Band Reject Filters / Notch Filters
Our GPS notch filters serve to eliminate specific strong interfering signals located immediately adjacent to or within the utilized navigation spectrum, such as strong cellular carriers or terrestrial radio systems. They feature extremely deep stopband attenuation while the rest of the GPS passband remains nearly unaffected. This protection is fundamental to prevent saturation of the high-sensitivity correlators in the GPS receiver. By using our notch filters, the robustness of the infrastructure against narrowband interferers is massively increased, increasing the availability of positioning in RF-burdened environments.
Manually Tunable Band Reject Filters / Notch Filters
Frequency-tunable notch filters provide a flexible solution for interference suppression directly in the field during the commissioning of reference stations. By manually adjusting the stopband frequency, interfering signals caused, for example, by poorly performing radio systems in the vicinity can be masked immediately.

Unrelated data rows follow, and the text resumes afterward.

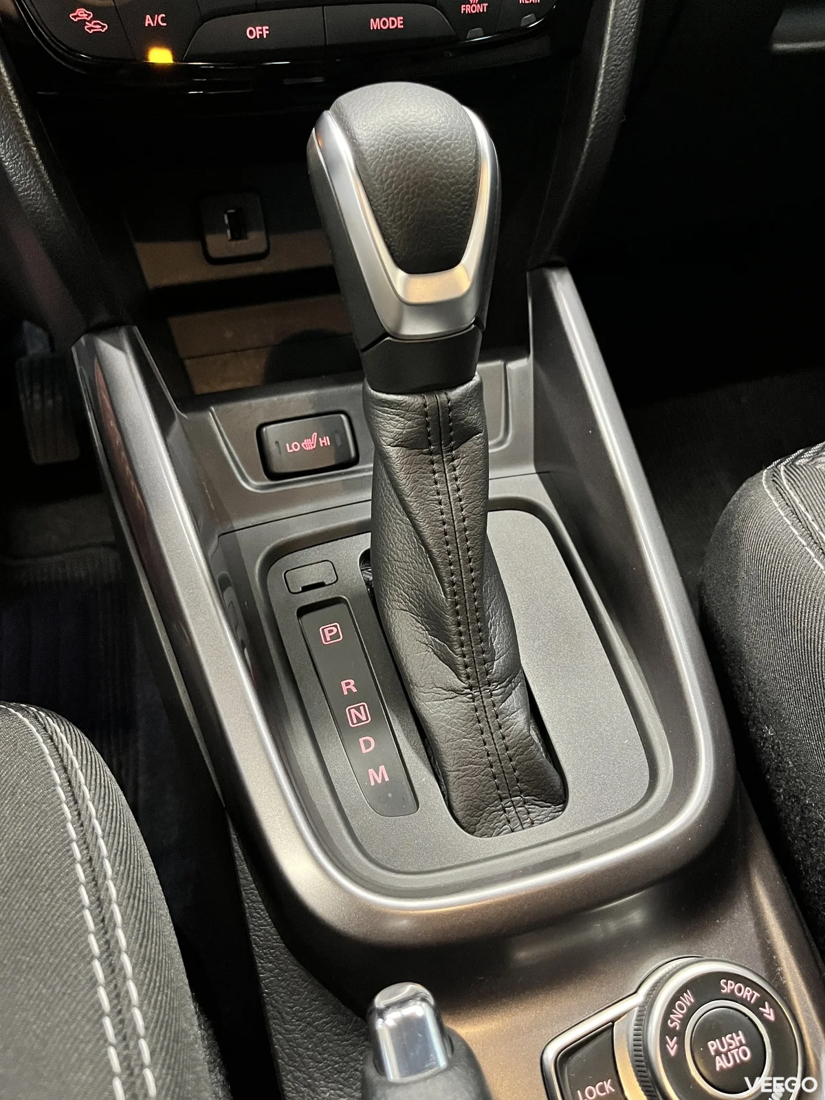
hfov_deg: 53.1
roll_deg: +0.2
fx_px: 826
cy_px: 550
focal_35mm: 26
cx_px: 412
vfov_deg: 67.3
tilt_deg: -42.2
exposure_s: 1/36
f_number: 1.6
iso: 640
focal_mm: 5.1
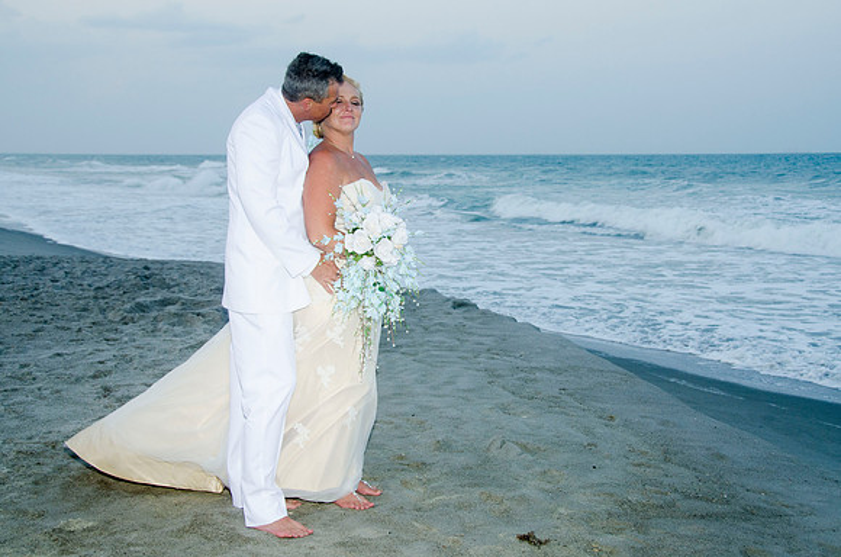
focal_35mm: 43
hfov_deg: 45.4
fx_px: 1006
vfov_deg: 30.9
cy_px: 278
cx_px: 420
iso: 200
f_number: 5.6
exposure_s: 1/80
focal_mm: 28
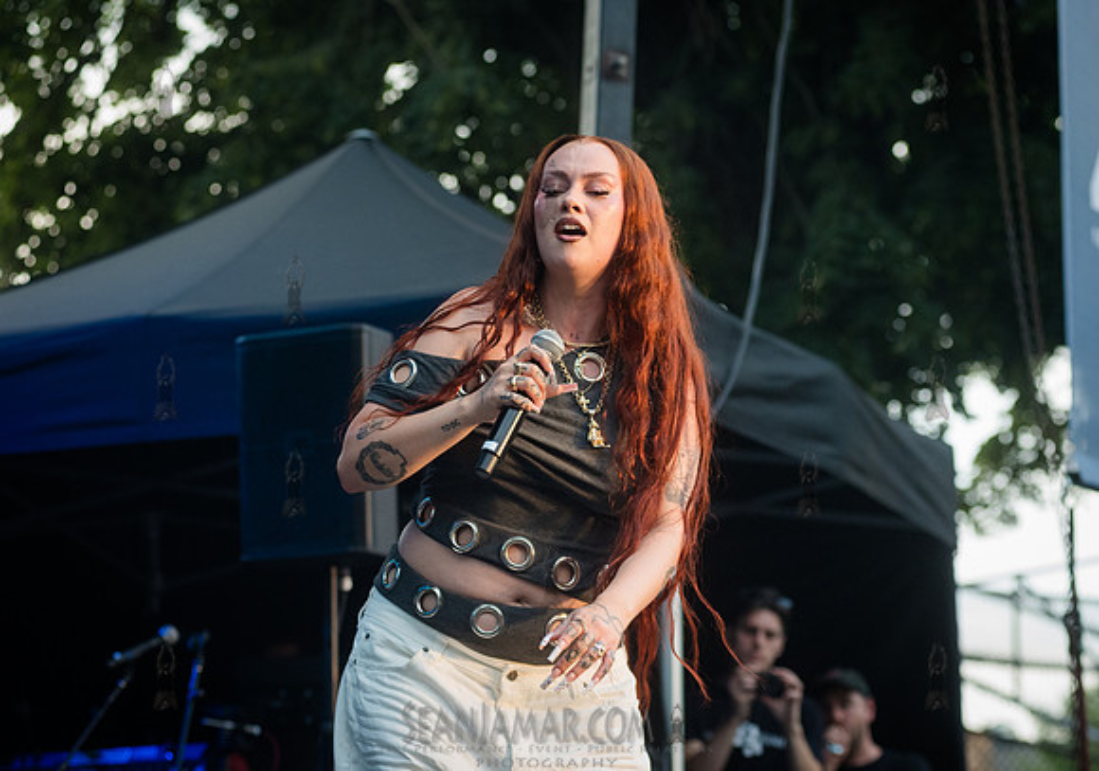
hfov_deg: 18.5
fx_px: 3378
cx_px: 590
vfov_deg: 13.0
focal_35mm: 109
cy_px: 370
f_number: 4
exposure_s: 1/1000
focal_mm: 100
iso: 2000
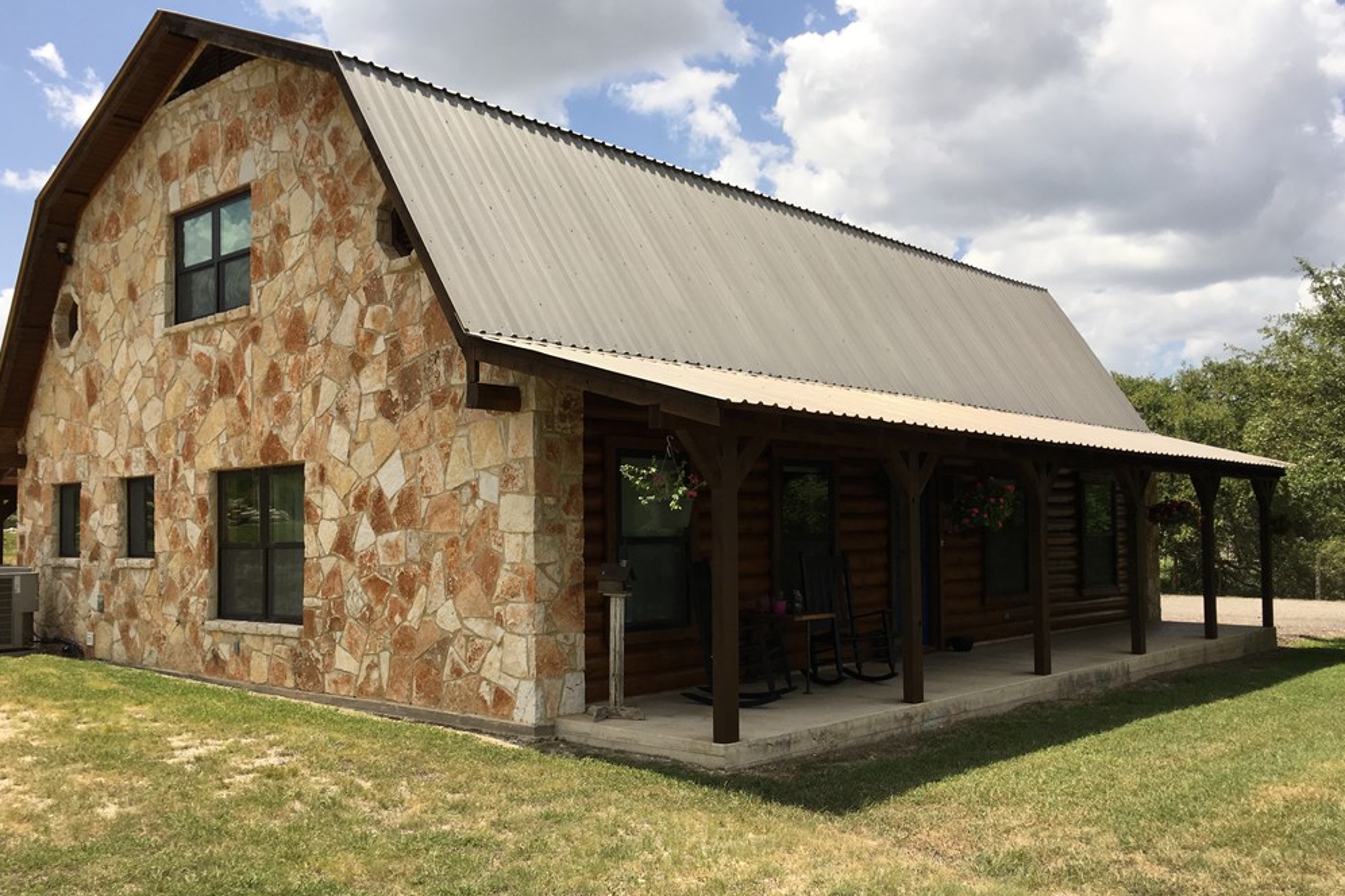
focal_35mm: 31
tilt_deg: +1.9
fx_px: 1158
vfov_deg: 42.3
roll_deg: +0.6
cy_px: 491
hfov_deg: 60.3
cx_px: 682
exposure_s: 1/2198
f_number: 2.2
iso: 32
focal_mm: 4.15
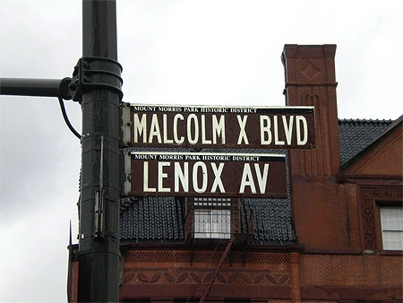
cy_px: 152
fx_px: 1223
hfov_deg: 18.7
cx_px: 202
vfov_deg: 14.1
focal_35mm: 105
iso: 220
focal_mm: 18.9
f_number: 5.9
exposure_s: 1/126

This ensures the availability of navigation services without waiting for new filter hardware. The mechanical precision of our filters guarantees that once a stopband frequency is found, it remains stable, which is particularly decisive for permanently installed antenna sites.
Digitally Tunable Band Reject Filters / Notch Filters
In intelligent navigation networks, digitally tunable notch filters enable an automated response to dynamic interference scenarios. Controlled by monitoring algorithms, these filters can dynamically mask interfering signals in real-time to maintain precision for critical applications such as automatic landings. Their integration into automation concepts for radio optimization allows for autonomous radio optimization of entire sites. Thanks to remote controllability, operators can adjust filter characteristics centrally, reducing operating costs and massively increasing the resilience of systems against new interference sources.
Monoplexer / Diplexer / Duplexer / Triplexer
Combining multiple GPS bands (e.g., L1/L2/L5) on a shared antenna requires high-performance multiplexers with extremely high isolation. Our triplexers for GNSS applications enable the simultaneous use of different frequency bands with minimal mutual interference. Wainwright Instruments manufactures these components with a focus on minimal group delay distortion so as not to impair positioning accuracy. Precise tuning prevents signal crosstalk and protects sensitive receiver paths in compact multi-frequency systems from overloading by external radiation. Our multiplexers are optimized for use in professional navigation systems and industrial infrastructure applications.
Absorptive Filters
Absorptive filters play a crucial role in the transmission infrastructure of GPS simulators and pseudolites to preserve signal purity. Rather than conducting unwanted harmonics or reflections back to the generator, these filters safely convert them into heat, preventing signal distortion. This is particularly important for complying with strict regulatory masks for test transmitters. Our absorptive filters are designed for continuous operation and increase simulation precision by consistently minimizing thermal stress and signal reflections.